| TASK TO COMPLETE |
The records below are to be copied word for word, with every picture left out.

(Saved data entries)
● ● ● ●

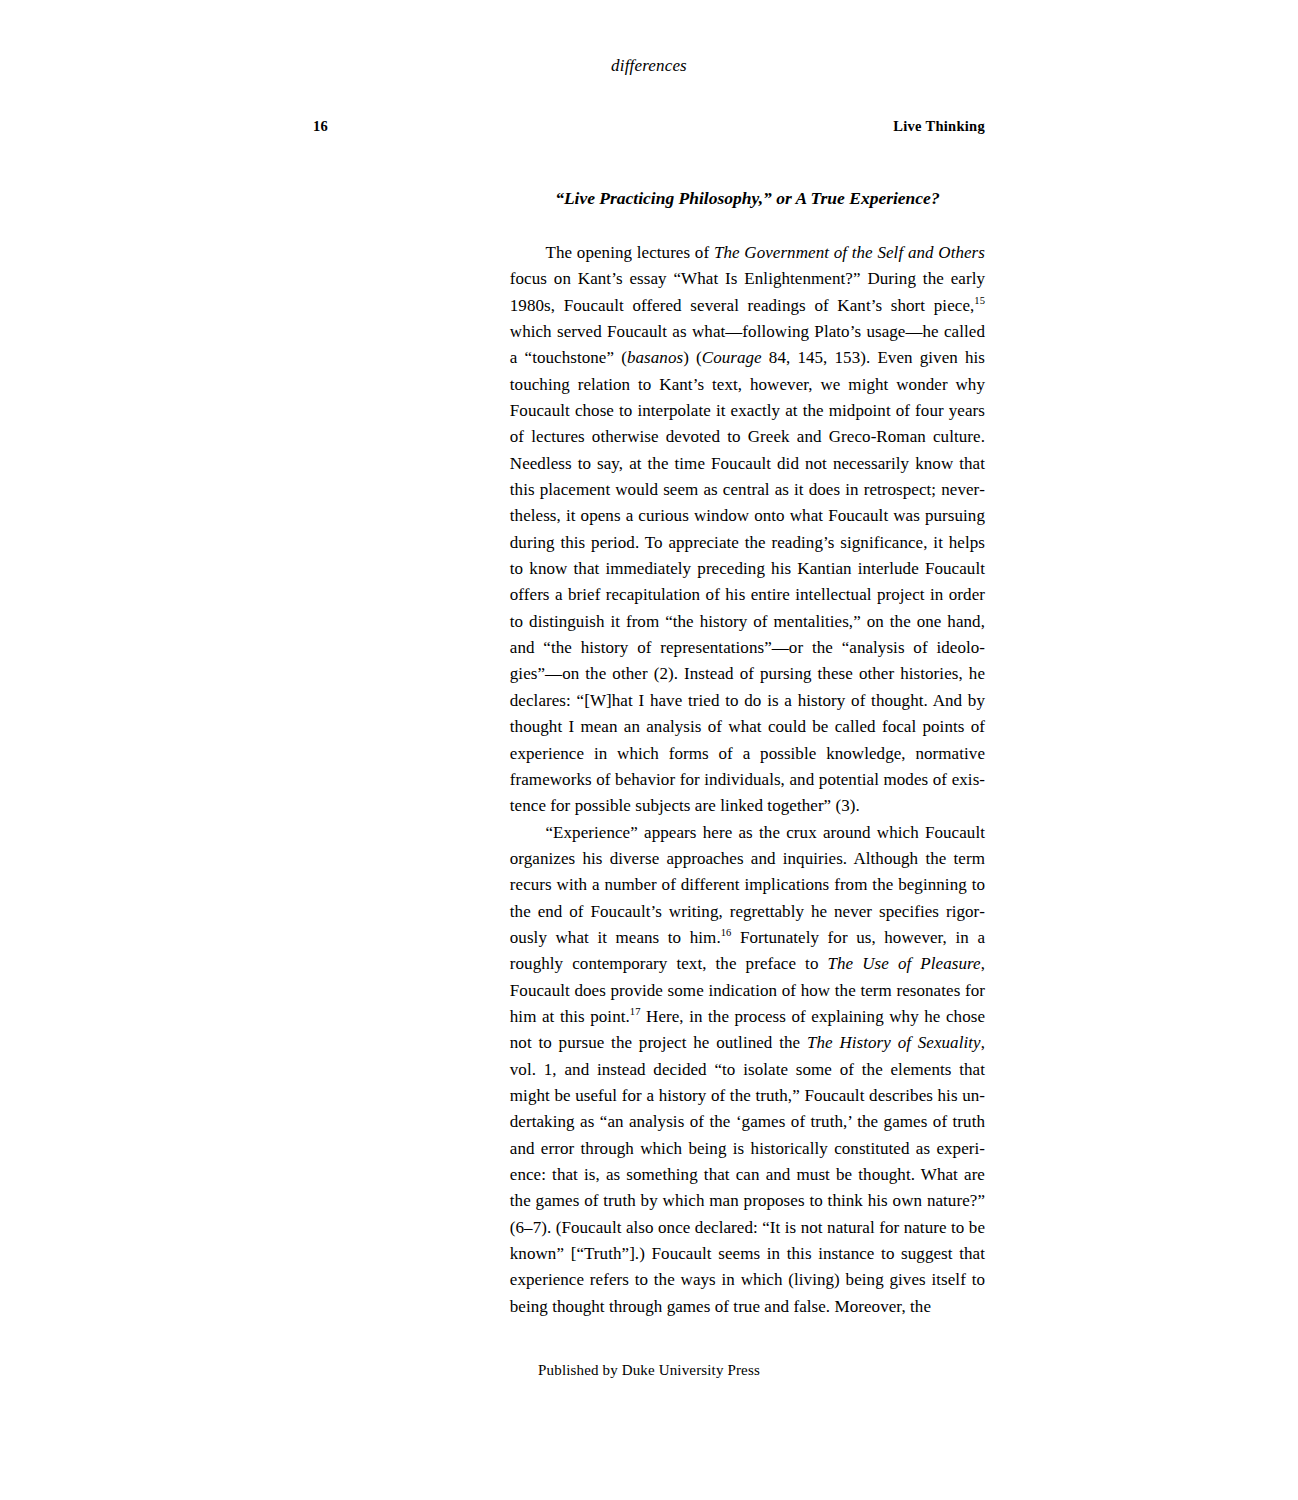differences
16 Live Thinking
“Live Practicing Philosophy,” or A True Experience?
The opening lectures of The Government of the Self and Others focus on Kant’s essay “What Is Enlightenment?” During the early 1980s, Foucault offered several readings of Kant’s short piece,15 which served Foucault as what—following Plato’s usage—he called a “touchstone” (basanos) (Courage 84, 145, 153). Even given his touching relation to Kant’s text, however, we might wonder why Foucault chose to interpolate it exactly at the midpoint of four years of lectures otherwise devoted to Greek and Greco-Roman culture. Needless to say, at the time Foucault did not necessarily know that this placement would seem as central as it does in retrospect; nevertheless, it opens a curious window onto what Foucault was pursuing during this period. To appreciate the reading’s significance, it helps to know that immediately preceding his Kantian interlude Foucault offers a brief recapitulation of his entire intellectual project in order to distinguish it from “the history of mentalities,” on the one hand, and “the history of representations”—or the “analysis of ideologies”—on the other (2). Instead of pursing these other histories, he declares: “[W]hat I have tried to do is a history of thought. And by thought I mean an analysis of what could be called focal points of experience in which forms of a possible knowledge, normative frameworks of behavior for individuals, and potential modes of existence for possible subjects are linked together” (3).
“Experience” appears here as the crux around which Foucault organizes his diverse approaches and inquiries. Although the term recurs with a number of different implications from the beginning to the end of Foucault’s writing, regrettably he never specifies rigorously what it means to him.16 Fortunately for us, however, in a roughly contemporary text, the preface to The Use of Pleasure, Foucault does provide some indication of how the term resonates for him at this point.17 Here, in the process of explaining why he chose not to pursue the project he outlined the The History of Sexuality, vol. 1, and instead decided “to isolate some of the elements that might be useful for a history of the truth,” Foucault describes his undertaking as “an analysis of the ‘games of truth,’ the games of truth and error through which being is historically constituted as experience: that is, as something that can and must be thought. What are the games of truth by which man proposes to think his own nature?” (6–7). (Foucault also once declared: “It is not natural for nature to be known” [“Truth”].) Foucault seems in this instance to suggest that experience refers to the ways in which (living) being gives itself to being thought through games of true and false. Moreover, the
Published by Duke University Press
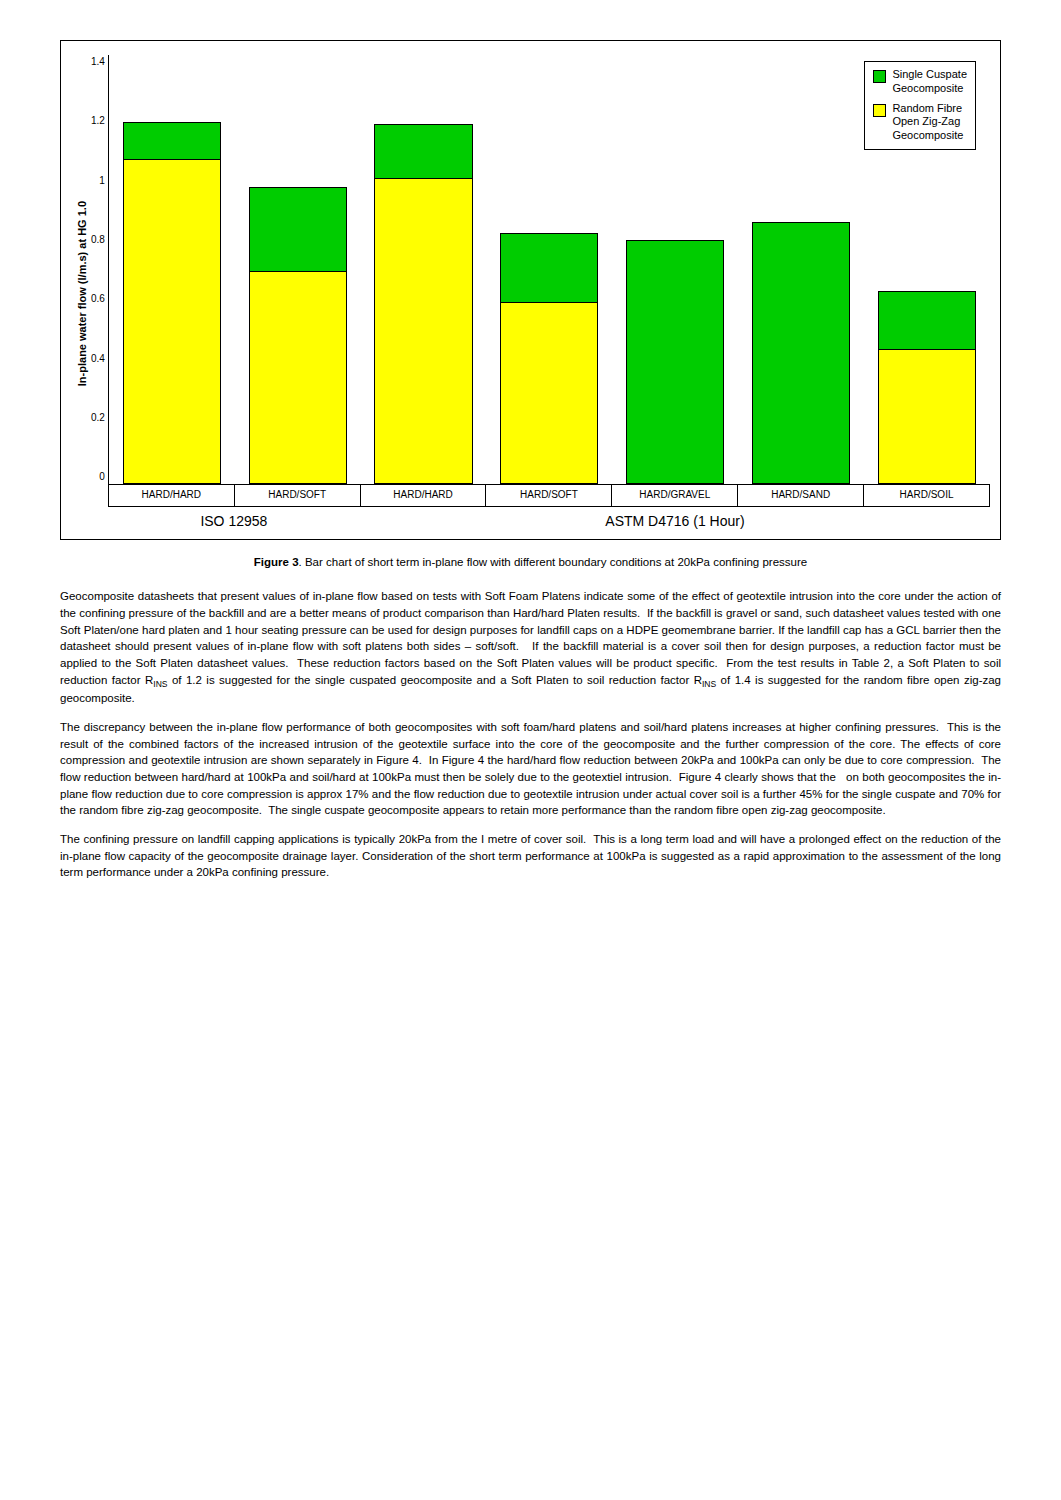In-plane water flow (l/m.s) at HG 1.0
1.4 1.2 1 0.8 0.6 0.4 0.2 0
Single Cuspate
Geocomposite
Random Fibre
Open Zig-Zag
Geocomposite
Bar 1: ISO HARD/HARD total 1.18, yellow 1.06
HARD/HARD
HARD/SOFT
HARD/HARD
HARD/SOFT
HARD/GRAVEL
HARD/SAND
HARD/SOIL
ISO 12958
ASTM D4716 (1 Hour)
Figure 3. Bar chart of short term in-plane flow with different boundary conditions at 20kPa confining pressure
Geocomposite datasheets that present values of in-plane flow based on tests with Soft Foam Platens indicate some of the effect of geotextile intrusion into the core under the action of the confining pressure of the backfill and are a better means of product comparison than Hard/hard Platen results. If the backfill is gravel or sand, such datasheet values tested with one Soft Platen/one hard platen and 1 hour seating pressure can be used for design purposes for landfill caps on a HDPE geomembrane barrier. If the landfill cap has a GCL barrier then the datasheet should present values of in-plane flow with soft platens both sides – soft/soft. If the backfill material is a cover soil then for design purposes, a reduction factor must be applied to the Soft Platen datasheet values. These reduction factors based on the Soft Platen values will be product specific. From the test results in Table 2, a Soft Platen to soil reduction factor RINS of 1.2 is suggested for the single cuspated geocomposite and a Soft Platen to soil reduction factor RINS of 1.4 is suggested for the random fibre open zig-zag geocomposite.
The discrepancy between the in-plane flow performance of both geocomposites with soft foam/hard platens and soil/hard platens increases at higher confining pressures. This is the result of the combined factors of the increased intrusion of the geotextile surface into the core of the geocomposite and the further compression of the core. The effects of core compression and geotextile intrusion are shown separately in Figure 4. In Figure 4 the hard/hard flow reduction between 20kPa and 100kPa can only be due to core compression. The flow reduction between hard/hard at 100kPa and soil/hard at 100kPa must then be solely due to the geotextiel intrusion. Figure 4 clearly shows that the on both geocomposites the in-plane flow reduction due to core compression is approx 17% and the flow reduction due to geotextile intrusion under actual cover soil is a further 45% for the single cuspate and 70% for the random fibre zig-zag geocomposite. The single cuspate geocomposite appears to retain more performance than the random fibre open zig-zag geocomposite.
The confining pressure on landfill capping applications is typically 20kPa from the I metre of cover soil. This is a long term load and will have a prolonged effect on the reduction of the in-plane flow capacity of the geocomposite drainage layer. Consideration of the short term performance at 100kPa is suggested as a rapid approximation to the assessment of the long term performance under a 20kPa confining pressure.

● ● ● ●

| RESPONSE FOR THIS EXERCISE |
differences
16 Live Thinking
“Live Practicing Philosophy,” or A True Experience?
The opening lectures of The Government of the Self and Others focus on Kant’s essay “What Is Enlightenment?” During the early 1980s, Foucault offered several readings of Kant’s short piece,15 which served Foucault as what—following Plato’s usage—he called a “touchstone” (basanos) (Courage 84, 145, 153). Even given his touching relation to Kant’s text, however, we might wonder why Foucault chose to interpolate it exactly at the midpoint of four years of lectures otherwise devoted to Greek and Greco-Roman culture. Needless to say, at the time Foucault did not necessarily know that this placement would seem as central as it does in retrospect; nevertheless, it opens a curious window onto what Foucault was pursuing during this period. To appreciate the reading’s significance, it helps to know that immediately preceding his Kantian interlude Foucault offers a brief recapitulation of his entire intellectual project in order to distinguish it from “the history of mentalities,” on the one hand, and “the history of representations”—or the “analysis of ideologies”—on the other (2). Instead of pursing these other histories, he declares: “[W]hat I have tried to do is a history of thought. And by thought I mean an analysis of what could be called focal points of experience in which forms of a possible knowledge, normative frameworks of behavior for individuals, and potential modes of existence for possible subjects are linked together” (3).
“Experience” appears here as the crux around which Foucault organizes his diverse approaches and inquiries. Although the term recurs with a number of different implications from the beginning to the end of Foucault’s writing, regrettably he never specifies rigorously what it means to him.16 Fortunately for us, however, in a roughly contemporary text, the preface to The Use of Pleasure, Foucault does provide some indication of how the term resonates for him at this point.17 Here, in the process of explaining why he chose not to pursue the project he outlined the The History of Sexuality, vol. 1, and instead decided “to isolate some of the elements that might be useful for a history of the truth,” Foucault describes his undertaking as “an analysis of the ‘games of truth,’ the games of truth and error through which being is historically constituted as experience: that is, as something that can and must be thought. What are the games of truth by which man proposes to think his own nature?” (6–7). (Foucault also once declared: “It is not natural for nature to be known” [“Truth”].) Foucault seems in this instance to suggest that experience refers to the ways in which (living) being gives itself to being thought through games of true and false. Moreover, the
Published by Duke University Press
In-plane water flow (l/m.s) at HG 1.0
1.4 1.2 1 0.8 0.6 0.4 0.2 0
Single Cuspate
Geocomposite
Random Fibre
Open Zig-Zag
Geocomposite
Bar 1: ISO HARD/HARD total 1.18, yellow 1.06
HARD/HARD
HARD/SOFT
HARD/HARD
HARD/SOFT
HARD/GRAVEL
HARD/SAND
HARD/SOIL
ISO 12958
ASTM D4716 (1 Hour)
Figure 3. Bar chart of short term in-plane flow with different boundary conditions at 20kPa confining pressure
Geocomposite datasheets that present values of in-plane flow based on tests with Soft Foam Platens indicate some of the effect of geotextile intrusion into the core under the action of the confining pressure of the backfill and are a better means of product comparison than Hard/hard Platen results. If the backfill is gravel or sand, such datasheet values tested with one Soft Platen/one hard platen and 1 hour seating pressure can be used for design purposes for landfill caps on a HDPE geomembrane barrier. If the landfill cap has a GCL barrier then the datasheet should present values of in-plane flow with soft platens both sides – soft/soft. If the backfill material is a cover soil then for design purposes, a reduction factor must be applied to the Soft Platen datasheet values. These reduction factors based on the Soft Platen values will be product specific. From the test results in Table 2, a Soft Platen to soil reduction factor RINS of 1.2 is suggested for the single cuspated geocomposite and a Soft Platen to soil reduction factor RINS of 1.4 is suggested for the random fibre open zig-zag geocomposite.
The discrepancy between the in-plane flow performance of both geocomposites with soft foam/hard platens and soil/hard platens increases at higher confining pressures. This is the result of the combined factors of the increased intrusion of the geotextile surface into the core of the geocomposite and the further compression of the core. The effects of core compression and geotextile intrusion are shown separately in Figure 4. In Figure 4 the hard/hard flow reduction between 20kPa and 100kPa can only be due to core compression. The flow reduction between hard/hard at 100kPa and soil/hard at 100kPa must then be solely due to the geotextiel intrusion. Figure 4 clearly shows that the on both geocomposites the in-plane flow reduction due to core compression is approx 17% and the flow reduction due to geotextile intrusion under actual cover soil is a further 45% for the single cuspate and 70% for the random fibre zig-zag geocomposite. The single cuspate geocomposite appears to retain more performance than the random fibre open zig-zag geocomposite.
The confining pressure on landfill capping applications is typically 20kPa from the I metre of cover soil. This is a long term load and will have a prolonged effect on the reduction of the in-plane flow capacity of the geocomposite drainage layer. Consideration of the short term performance at 100kPa is suggested as a rapid approximation to the assessment of the long term performance under a 20kPa confining pressure.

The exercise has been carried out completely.